## Task requirements
Return the summary below of the NYT forum on Hillary and "enabling," reproducing it word for word in full.

## Quoted passage
◆ ◆ ◆ ◆

The NYT does one of its forums on this question, asked of 4 women and one man.
1. Katha Pollitt says there's "no evidence that Hillary actually did 'enable' Bill’s philandering" or that she "slut-shamed Paula Jones or any of the other women who accused Bill of sexually aggressive behavior." She muses "What is enabling, anyway?" Is it really so different from "love, loyalty, credulousness, naivete, practicality, forgiveness, saving the marriage, protecting the children, just getting on with life"?
2. Kristin Collins Jackson (a poet and writer) mildly concedes that Hillary's "victim-shaming" "deserves attention" for its inconsistency with her "platform that prioritizes women's issues and combating sexual assault on campus."
3. Joshua Coleman, a psychologist, says Hillary's "alleged attempts to discredit the women with whom her husband cheated may not be considered a good form of sisterhood, it certainly could be considered a reasonable act of motherhood." He says we've overinflated the idea of "romantic love" and offers respect to Hillary for staying with her husband instead of reacting in the "more destructive" way he's seen in some of his patients.
4. Cathy Young observes "the ambiguity of [Hillary's] status as a hybrid of modern female politician and traditional political wife" and "the greater paradox... that she is being hurt by the same feminist revival from which her campaign has sought to draw strength." Young puts some blame on "modern feminism" for going "to unhealthy extremes on fetishizing victimhood and conferring absolute credibility on self-proclaimed survivors" and likes the idea that Hillary's current trouble may move some feminists to back off from these extremes.

◆ ◆ ◆ ◆

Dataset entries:
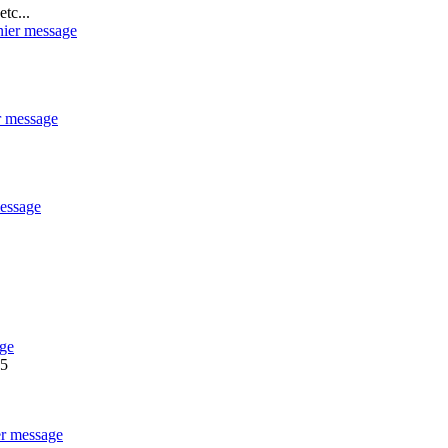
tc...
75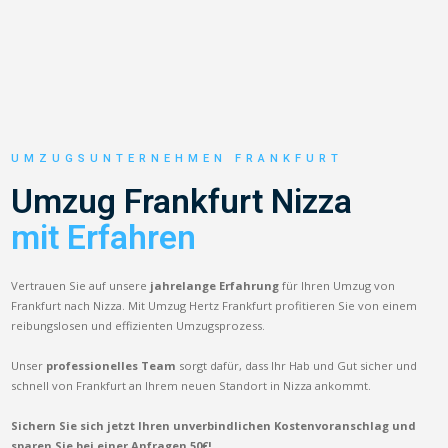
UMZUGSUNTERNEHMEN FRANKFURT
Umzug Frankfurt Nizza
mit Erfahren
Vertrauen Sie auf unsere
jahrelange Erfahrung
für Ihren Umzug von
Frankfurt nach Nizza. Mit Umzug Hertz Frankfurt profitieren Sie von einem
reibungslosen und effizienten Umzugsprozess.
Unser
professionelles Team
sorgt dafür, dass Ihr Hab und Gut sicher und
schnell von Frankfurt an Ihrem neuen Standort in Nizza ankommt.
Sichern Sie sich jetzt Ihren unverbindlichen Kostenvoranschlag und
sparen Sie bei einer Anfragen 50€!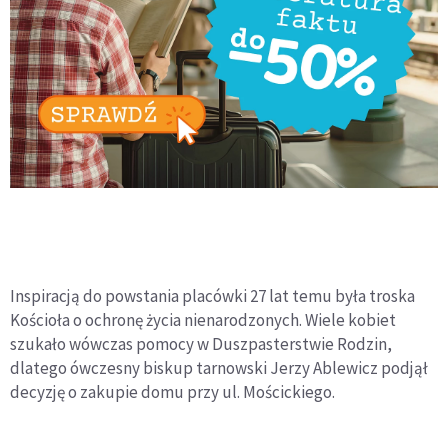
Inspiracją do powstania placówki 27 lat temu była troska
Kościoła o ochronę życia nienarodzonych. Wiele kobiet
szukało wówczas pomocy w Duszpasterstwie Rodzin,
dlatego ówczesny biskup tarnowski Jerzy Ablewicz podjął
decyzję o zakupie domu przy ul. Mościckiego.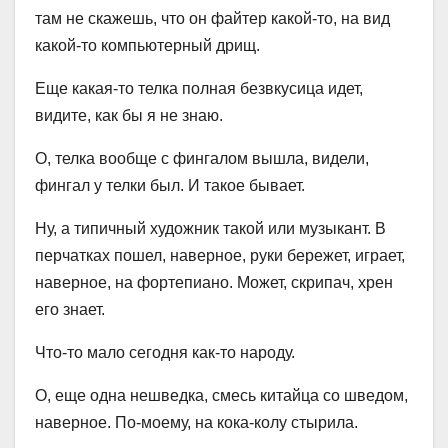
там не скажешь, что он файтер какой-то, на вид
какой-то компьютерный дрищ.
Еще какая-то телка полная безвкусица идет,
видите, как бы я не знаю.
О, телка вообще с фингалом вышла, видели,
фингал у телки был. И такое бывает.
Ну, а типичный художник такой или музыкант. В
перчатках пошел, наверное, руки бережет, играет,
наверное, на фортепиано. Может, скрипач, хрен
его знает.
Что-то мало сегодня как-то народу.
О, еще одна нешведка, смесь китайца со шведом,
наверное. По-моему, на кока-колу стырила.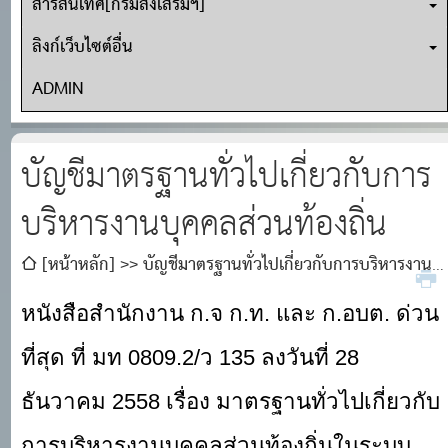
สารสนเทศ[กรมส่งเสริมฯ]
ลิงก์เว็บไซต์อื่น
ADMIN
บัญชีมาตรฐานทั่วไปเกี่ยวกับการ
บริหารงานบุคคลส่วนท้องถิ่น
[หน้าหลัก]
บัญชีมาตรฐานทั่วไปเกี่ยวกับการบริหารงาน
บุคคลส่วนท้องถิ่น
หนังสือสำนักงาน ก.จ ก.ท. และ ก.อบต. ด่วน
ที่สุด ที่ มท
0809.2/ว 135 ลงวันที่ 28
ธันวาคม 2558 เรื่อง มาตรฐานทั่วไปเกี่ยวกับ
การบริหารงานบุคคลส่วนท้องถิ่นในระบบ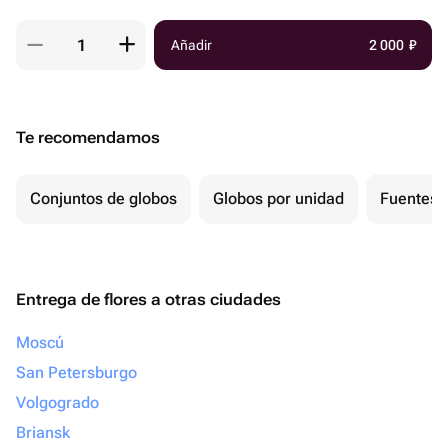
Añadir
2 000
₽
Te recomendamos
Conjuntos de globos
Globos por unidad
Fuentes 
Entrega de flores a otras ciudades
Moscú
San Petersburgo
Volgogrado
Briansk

◆ ◆ ◆ ◆

## The completed task
The NYT does one of its forums on this question, asked of 4 women and one man.
1. Katha Pollitt says there's "no evidence that Hillary actually did 'enable' Bill’s philandering" or that she "slut-shamed Paula Jones or any of the other women who accused Bill of sexually aggressive behavior." She muses "What is enabling, anyway?" Is it really so different from "love, loyalty, credulousness, naivete, practicality, forgiveness, saving the marriage, protecting the children, just getting on with life"?
2. Kristin Collins Jackson (a poet and writer) mildly concedes that Hillary's "victim-shaming" "deserves attention" for its inconsistency with her "platform that prioritizes women's issues and combating sexual assault on campus."
3. Joshua Coleman, a psychologist, says Hillary's "alleged attempts to discredit the women with whom her husband cheated may not be considered a good form of sisterhood, it certainly could be considered a reasonable act of motherhood." He says we've overinflated the idea of "romantic love" and offers respect to Hillary for staying with her husband instead of reacting in the "more destructive" way he's seen in some of his patients.
4. Cathy Young observes "the ambiguity of [Hillary's] status as a hybrid of modern female politician and traditional political wife" and "the greater paradox... that she is being hurt by the same feminist revival from which her campaign has sought to draw strength." Young puts some blame on "modern feminism" for going "to unhealthy extremes on fetishizing victimhood and conferring absolute credibility on self-proclaimed survivors" and likes the idea that Hillary's current trouble may move some feminists to back off from these extremes.